EXERCISE DIRECTIONS:
Decide whether each statement below agrees with the Java Heap Space error text. For each one, answer yes or no and quote the words of the text that settle it. (a) The error appears only on PHD or GPDB systems. (b) The error usually happens while an application is starting up. (c) The system that shows the error lacks enough physical memory for the application.
[Opening TEXT EXCERPT section]
VMware Tanzu Greenplum

Issue/Introduction

Symptoms:

A Java Heap Space error is displayed on a system with enough free memory.

Note: This error is not limited to the PHD or GPDB. The error can be observed when running any Java application that has similar heap space requirements. 

 

Error Message:

Error: Could not create the Java Virtual Machine.
Error: A fatal exception has occurred. Program will exit.
Error occurred during initialization of VM Could not reserve enough space for object heap

INFO: os::commit_memory(0x0000000718000000, 2818572288, 0) failed; error='Cannot allocate memory' (errno=12) 
# There is insufficient memory for the Java Runtime Environment to continue.
# Native memory allocation (mmap) failed to map 2818572288 bytes for committing reserved memory.

Environment


Cause

There is not enough virtual memory space requested by an application thus the application fails to start. This usually happens during the application startup phase. Applications reserve a large amount of virtual memory for the JVM heap space during the startup phase.

The issue is that the system has enough physical memory installed to accommodate the application's memory requirement but an error is still produced.
[Closing TEXT EXCERPT section]
[Opening DATASET EXCERPTS section]
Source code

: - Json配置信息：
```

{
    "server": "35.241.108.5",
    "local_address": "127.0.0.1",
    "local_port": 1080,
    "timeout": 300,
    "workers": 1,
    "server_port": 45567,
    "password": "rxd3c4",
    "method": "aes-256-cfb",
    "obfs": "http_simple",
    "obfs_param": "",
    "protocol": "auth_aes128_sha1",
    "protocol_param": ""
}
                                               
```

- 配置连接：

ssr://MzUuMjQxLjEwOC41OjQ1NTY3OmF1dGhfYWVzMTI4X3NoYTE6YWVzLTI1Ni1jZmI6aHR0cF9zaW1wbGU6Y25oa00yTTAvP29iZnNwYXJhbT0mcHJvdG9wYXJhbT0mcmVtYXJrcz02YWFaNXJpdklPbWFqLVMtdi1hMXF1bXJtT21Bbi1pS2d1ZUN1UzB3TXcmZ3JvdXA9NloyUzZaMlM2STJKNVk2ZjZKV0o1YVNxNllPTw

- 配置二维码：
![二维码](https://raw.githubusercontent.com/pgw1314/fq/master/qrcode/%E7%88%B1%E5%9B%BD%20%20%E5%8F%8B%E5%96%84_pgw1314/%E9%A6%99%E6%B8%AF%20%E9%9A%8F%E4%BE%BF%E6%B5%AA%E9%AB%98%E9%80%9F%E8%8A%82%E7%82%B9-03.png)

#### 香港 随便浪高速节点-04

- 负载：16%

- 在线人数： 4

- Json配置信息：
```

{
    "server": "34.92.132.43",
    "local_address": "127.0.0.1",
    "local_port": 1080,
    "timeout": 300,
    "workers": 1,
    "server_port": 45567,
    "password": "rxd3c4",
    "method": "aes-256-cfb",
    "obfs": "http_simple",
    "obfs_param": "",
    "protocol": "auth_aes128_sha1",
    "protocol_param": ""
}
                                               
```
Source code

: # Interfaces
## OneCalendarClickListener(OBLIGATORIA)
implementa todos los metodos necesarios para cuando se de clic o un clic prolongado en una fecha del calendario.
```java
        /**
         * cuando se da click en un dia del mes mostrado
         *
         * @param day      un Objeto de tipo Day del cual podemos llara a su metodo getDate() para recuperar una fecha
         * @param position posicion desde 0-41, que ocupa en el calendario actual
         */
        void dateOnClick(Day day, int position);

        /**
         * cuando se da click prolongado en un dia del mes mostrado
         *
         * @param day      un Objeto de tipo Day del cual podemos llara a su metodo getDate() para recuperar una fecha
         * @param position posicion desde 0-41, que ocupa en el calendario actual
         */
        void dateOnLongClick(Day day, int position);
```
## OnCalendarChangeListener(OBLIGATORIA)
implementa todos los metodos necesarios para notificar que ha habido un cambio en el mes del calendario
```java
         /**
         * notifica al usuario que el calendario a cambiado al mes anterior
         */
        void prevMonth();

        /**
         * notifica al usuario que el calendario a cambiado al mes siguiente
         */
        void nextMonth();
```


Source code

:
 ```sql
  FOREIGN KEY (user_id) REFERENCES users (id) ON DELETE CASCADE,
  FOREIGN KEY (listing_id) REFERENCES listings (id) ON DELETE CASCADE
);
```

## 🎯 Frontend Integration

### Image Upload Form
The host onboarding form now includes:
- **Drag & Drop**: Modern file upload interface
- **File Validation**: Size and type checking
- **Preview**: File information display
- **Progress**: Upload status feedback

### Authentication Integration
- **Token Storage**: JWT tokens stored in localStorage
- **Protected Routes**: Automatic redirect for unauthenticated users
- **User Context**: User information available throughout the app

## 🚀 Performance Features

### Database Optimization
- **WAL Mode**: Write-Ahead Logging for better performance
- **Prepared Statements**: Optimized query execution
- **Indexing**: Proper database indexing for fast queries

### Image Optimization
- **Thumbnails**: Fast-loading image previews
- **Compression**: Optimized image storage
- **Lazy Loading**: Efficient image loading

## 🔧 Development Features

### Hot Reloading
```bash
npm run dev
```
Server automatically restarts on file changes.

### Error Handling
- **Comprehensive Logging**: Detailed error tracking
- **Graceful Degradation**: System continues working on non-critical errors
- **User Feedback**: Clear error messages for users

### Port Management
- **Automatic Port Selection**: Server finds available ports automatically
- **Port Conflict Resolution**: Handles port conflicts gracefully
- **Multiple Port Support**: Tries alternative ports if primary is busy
[Closing DATASET EXCERPTS section]
THE ANSWER:
(a) No: "This error is not limited to the PHD or GPDB."
(b) Yes: "This usually happens during the application startup phase."
(c) No: "the system has enough physical memory installed to accommodate the application's memory requirement but an error is still produced."